Comb jellies, a widely distributed group of marine animals known as “aliens of the sea,” have caused scientists to reconsider what we know about early evolution.
New research into the genetics of these sea aliens challenges the long-held theory that the animal kingdom sprang from a single ancestor, a title many scientists believe is held by the simple sea sponge. Because comb jellies build a nervous system essentially using their own biological language, scientists said the finding could also point to new ways to study brain diseases such as Alzheimer's or Parkinson's.
According to a new study published Wednesday in the journal Nature, researchers from the University of Florida in Gainesville found that the little-understood translucent comb jelly, whose scientific name is ctenophores, has a nervous system that's distinct from any other living creature. This suggests that comb jellies evolved independently from the rest of the animal kingdom.
"It's a paradox," Leonid Moroz, a neurobiologist at the university and lead author of the study, told National Geographic. "These are animals with a complex nervous system, but they basically use a completely different chemical language" from every other animal.

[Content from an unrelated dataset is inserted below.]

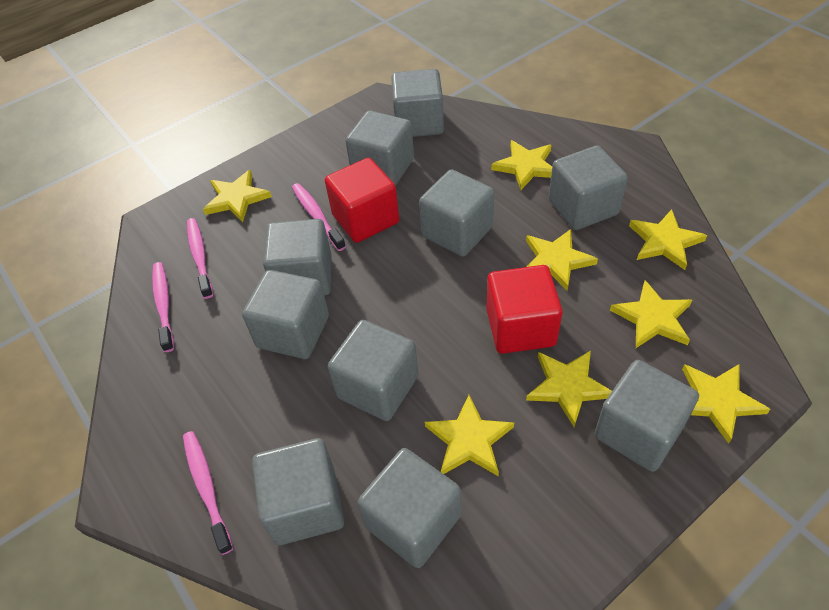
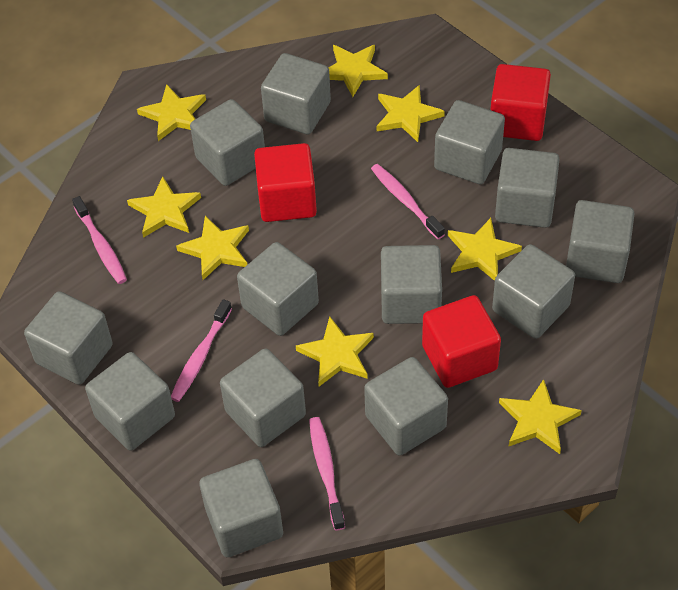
grey cube: [242,270,329,359] [252,438,344,545] [263,219,332,296] [328,320,419,421] [345,111,414,186] [358,448,461,568] [391,69,444,137] [419,169,494,257] [549,145,628,230] [594,360,699,472] = 10 -> [24,291,113,385] [85,352,175,451] [190,99,265,186] [199,459,283,557] [220,348,306,447] [237,242,319,336] [261,53,331,134] [364,357,448,456] [381,245,442,324] [434,100,505,184] [492,244,575,339] [495,148,560,228] [566,200,635,283] = 13
red cube: [325,158,399,243] [486,265,563,354] = 2 -> [254,143,317,222] [422,295,501,388] [490,64,551,141] = 3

By mapping the genes of 10 species of comb jelly, Moroz and his team found that, unlike the rest of us, comb jellies don’t use neurotransmitters -- signaling chemicals like serotonin and dopamine -- found in other animals. Instead, ctenophores developed circuits of neurons that control their motion and behavior.
In other words, the comb jelly, which ranges in size from a few millimeters to 1.5 meters --is a truly alien creature unlike any other animal on Earth. They are distinguished as the largest animals that swims by means of cilia, or “combs.” Some also have the ability to regenerate lost body parts, even their brains.
"It's almost like evolution has given us two different blueprints for building a structure that's very important," biologist Antonis Rokas, of Vanderbilt University in Nashville, Tennessee, who wasn't involved in the study, told The Associated Press. "If your goal is to make a nervous system, it doesn't matter what the parts are in some ways. You could potentially mix and match. The more parts you have, the more solutions."
The cells of early animals could sense their environment and send signals to each other directly. These signals became the raw material from which the brain was formed.
So what sent comb jellies on such a drastically different course from everyone else? Researchers say a parallel evolution occurred some 550 million years ago when comb jellies split off from other animal lineages.
According to this new theory, one lineage led to today’s ctenophores, and the other led to all other animals with nervous systems.
The theory builds on previous work by researchers from the National Institutes of Health in Bethseda, Maryland, who in December, came to a similar conclusion about early evolution. They concluded that comb jellies represent the animal kingdom’s oldest ancestor, not the sea sponge, a finding that continues to spur controversy.